Crisis or Crossroad: Getting Out Of Suffering & Becoming Who You Are Meant To Be

For many people, crisis is the the first step on the path of personal growth. Pain and suffering are the best motivators to commit to our spiritual practices. Distressing events are some of the greatest motivators for change.

Crisis, it turns out, is actually a crossroads. It is the crossroads of who we were and who we want to be.

This crossroads is an opportunity to show up and be present, to awaken to who we know ourselves to be, to stop clinging to what we thought we wanted, what we thought was meant to happen.

It’s not about rising above, raising the vibration or getting anywhere other than where we are right now. It’s about not abandoning ourselves and learning to hold our most tender parts in deep honor and acknowledgment of the intensity of what we feel.

Cataclysmic events demand that we grow, and often shift us in the most radical ways. They make us wake up to our true potential and our most terrifying emotions.

Daily experiences offer this possibility, too, though they do it incrementally.

Resistance to this intensity keeps us stuck and perpetuates suffering.

Acceptance & Discomfort

The first step in reclaiming presence, and getting out of crisis is to stop resisting.

In the physical body, resistance becomes clenching and tension that only aggravates the circumstance.


Leaning into the discomfort.

It’s normal to resist things that challenge or scare us. Instead of accepting the whole spectrum of human emotions and experiences, we long for those that please us, and avoid those that hurt.

In yoga philosophy, this is called dvesha. It’s one of the things that keeps us separate from ourselves.

Accepting that some things hurt means leaning into the discomfort. Leaning in means acceptance and surrender to what is happening; it creates ease and grace. Resistance creates suffering.

The Body’s Wisdom

Many people are so used to suffering, the pain familiar. Agitation and pain we know how to deal with. Peaceful and still —well that just feels vulnerable and helpless.

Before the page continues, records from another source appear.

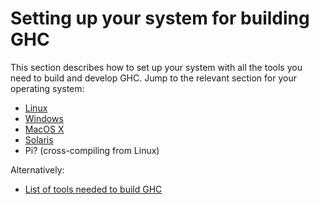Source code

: # Setting up your system for building GHC


This section describes how to set up your system with all the tools you need to build and develop GHC.  Jump to the relevant section for your operating system:

- [Linux](building/preparation/linux)
- [Windows](building/preparation/windows)
- [MacOS X](building/preparation/mac-osx)
- [Solaris](building/preparation/solaris)
- Pi? (cross-compiling from Linux)


Alternatively:

- [List of tools needed to build GHC](building/preparation/tools)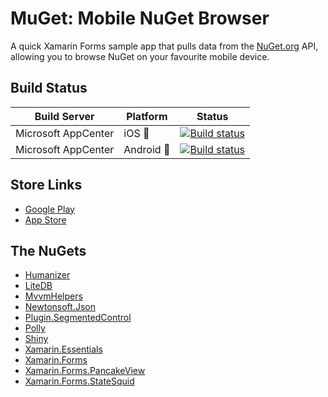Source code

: # MuGet: Mobile NuGet Browser

A quick Xamarin Forms sample app that pulls data from the [NuGet.org](https://nuget.org) API, allowing you to browse NuGet on your favourite mobile device.

## Build Status

| Build Server | Platform | Status |
|--------------|----------|--------|
| Microsoft AppCenter | iOS 🍎 | [![Build status](https://build.appcenter.ms/v0.1/apps/f7ce13ff-cb40-4d94-83ed-95a61767ec31/branches/master/badge)](https://appcenter.ms) |
| Microsoft AppCenter | Android 🤖 | [![Build status](https://build.appcenter.ms/v0.1/apps/5ad28967-5d5b-4c4a-a1b9-e7ea7613d17e/branches/master/badge)](https://appcenter.ms) |

## Store Links

- [Google Play](https://play.google.com/store/apps/details?id=com.dgatto.muget)
- [App Store](https://apps.apple.com/au/app/id1489637407)

## The NuGets

- [Humanizer](https://github.com/Humanizr/Humanizer)
- [LiteDB](https://github.com/mbdavid/LiteDB)
- [MvvmHelpers](https://github.com/jamesmontemagno/mvvm-helpers)
- [Newtonsoft.Json](https://github.com/JamesNK/Newtonsoft.Json)
- [Plugin.SegmentedControl](https://github.com/1iveowl/Plugin.SegmentedControl)
- [Polly](https://github.com/App-vNext/Polly)
- [Shiny](https://github.com/shinyorg/shiny)
- [Xamarin.Essentials](https://docs.microsoft.com/xamarin/essentials)
- [Xamarin.Forms](https://xamarin.com/forms)
- [Xamarin.Forms.PancakeView](https://github.com/sthewissen/Xamarin.Forms.PancakeView)
- [Xamarin.Forms.StateSquid](https://github.com/sthewissen/Xamarin.Forms.StateSquid)
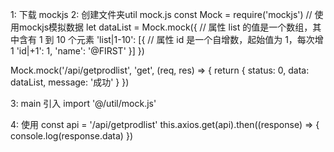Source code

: 1: 下载 mockjs
2: 创建文件夹util mock.js
const Mock = require('mockjs')
// 使用mockjs模拟数据
let dataList = Mock.mock({
    // 属性 list 的值是一个数组，其中含有 1 到 10 个元素
    'list|1-10': [{
        // 属性 id 是一个自增数，起始值为 1，每次增 1
        'id|+1': 1,
        'name': '@FIRST'
    }]
})

Mock.mock('/api/getprodlist', 'get', (req, res) => {
    return {
        status: 0,
        data: dataList,
        message: '成功'
    }
})

3: main 引入 import '@/util/mock.js'

4: 使用
const api = '/api/getprodlist'
this.axios.get(api).then((response) => {
    console.log(response.data)
})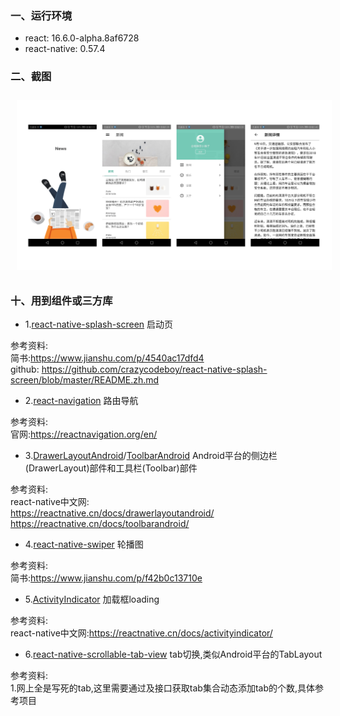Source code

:### 一、运行环境

- react: 16.6.0-alpha.8af6728
- react-native: 0.57.4


### 二、截图

<center class="half">
    <img  style="margin:10px" src="https://raw.githubusercontent.com/xkdaq/react-native-news/master/screenshot/00.png" >
</center>



### 十、用到组件或三方库

- 1.[react-native-splash-screen](https://github.com/crazycodeboy/react-native-splash-screenhttp:// "react-native-splash-screen") 启动页

参考资料:  
简书:https://www.jianshu.com/p/4540ac17dfd4  
github: https://github.com/crazycodeboy/react-native-splash-screen/blob/master/README.zh.md


- 2.[react-navigation](https://github.com/react-navigation/react-navigation "react-navigation") 路由导航

参考资料:  
官网:https://reactnavigation.org/en/


- 3.[DrawerLayoutAndroid](https://reactnative.cn/docs/drawerlayoutandroid/ "DrawerLayoutAndroid")/[ToolbarAndroid](https://reactnative.cn/docs/toolbarandroid/ "ToolbarAndroid")  Android平台的侧边栏(DrawerLayout)部件和工具栏(Toolbar)部件

参考资料:  
react-native中文网:  
https://reactnative.cn/docs/drawerlayoutandroid/  
https://reactnative.cn/docs/toolbarandroid/  

- 4.[react-native-swiper](https://github.com/leecade/react-native-swiper "react-native-swiper") 轮播图

参考资料:  
简书:https://www.jianshu.com/p/f42b0c13710e  

- 5.[ActivityIndicator](https://reactnative.cn/docs/activityindicator/ "ActivityIndicator") 加载框loading

参考资料:  
react-native中文网:https://reactnative.cn/docs/activityindicator/

- 6.[react-native-scrollable-tab-view](https://github.com/ptomasroos/react-native-scrollable-tab-view "react-native-scrollable-tab-view") tab切换,类似Android平台的TabLayout

参考资料:  
1.网上全是写死的tab,这里需要通过及接口获取tab集合动态添加tab的个数,具体参考项目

The body is telling you the same little parallel story, dvesha as disharmony. The tension in the physical body may show up as exhaustion or migraines, acid reflux or insomnia. Disharmony, too, means you’re at a crossroads.

It’s a time to realign to what is harmonious, to make choices that move us closer to who we know ourselves to be or farther away. Actions and thoughts that create harmony are dharmic, and help us fulfill who we are meant to be.

Creating Out Of Gratitude

At the crossroads where you now sit, ask yourself, “If I had to stay stuck like this for the rest of my life, what skills, traits or characteristics would I have to cultivate in myself?”

This crossroads is an opportunity to cultivate the traits in yourself that have been longing to come forward. Slow down long enough to listen. Trust your gut and be with the intensity of it all.


Practicing patience and gratitude.


Now that you know what you need to create, look for it in the people, places and things around you. When you see something that feels harmonious, whisper “Thank you. Thank you for showing me what it looks like and that it’s possible.”

Thank you is what we say after we receive something. Saying thank you builds a new pathway to creating something positive instead of being a victim to suffering.

Instead of pain and suffering, slow down, accept the intensity of the moment —never abandon yourself.

Listen to your body and the quiet voice of your heart. Ask yourself what desires to come forth, acknowledge when you see it so you can cultivate the trait with gratitude and live the life you’ve dreamed for yourself.